La buena noticia es que, a pesar de que el gasto fiscal aumentó en casi 22 millones de dólares australianos, las finanzas del gobierno siguen presentando un superávit.

Aunque solo hay un superávit de 7,24 millones de dólares australianos, ¡sigue siendo mejor que un déficit fiscal!

No hay que subestimarlo, no hay muchos países entre las principales potencias del mundo que puedan lograr un superávit fiscal.

De hecho, a excepción de Gran Bretaña, que posee vastas colonias, las metrópolis de los demás países presentan, en mayor o menor medida, déficits fiscales.

Una encuesta de la División Europea de la Agencia Real de Inteligencia de Seguridad muestra que todas las metrópolis de las potencias, a excepción del Imperio Británico, tienen un déficit fiscal.

El déficit fiscal más significativo debería ser el del Imperio Ruso.

Los ingresos fiscales del Imperio Ruso en 1912 alcanzaron los 130 millones de libras, lo que parece mucho, pero el gasto fiscal total también alcanzó los 185 millones de libras.

Según este cálculo, el déficit fiscal asciende a 55 millones de libras, una cifra muy superior a los ingresos fiscales totales de Australasia.
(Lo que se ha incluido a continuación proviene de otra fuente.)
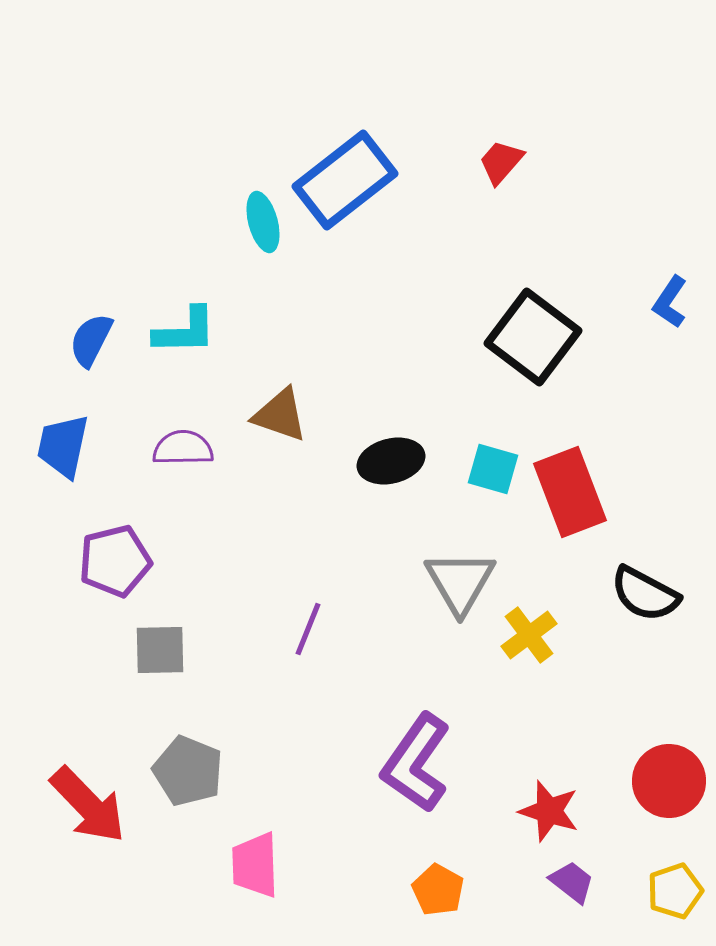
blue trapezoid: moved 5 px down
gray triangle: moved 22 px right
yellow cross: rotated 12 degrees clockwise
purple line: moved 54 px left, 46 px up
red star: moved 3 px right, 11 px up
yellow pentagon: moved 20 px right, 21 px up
Esta es también la ventaja de tener una gran población. Aunque la economía rusa no sea muy buena, su gran población la sitúa entre las primeras en términos de ingresos fiscales.

De hecho, los ingresos fiscales de Rusia no tienen rival en el mundo, a excepción de los de los países económicamente más desarrollados como Gran Bretaña, Francia, Alemania y los Estados Unidos.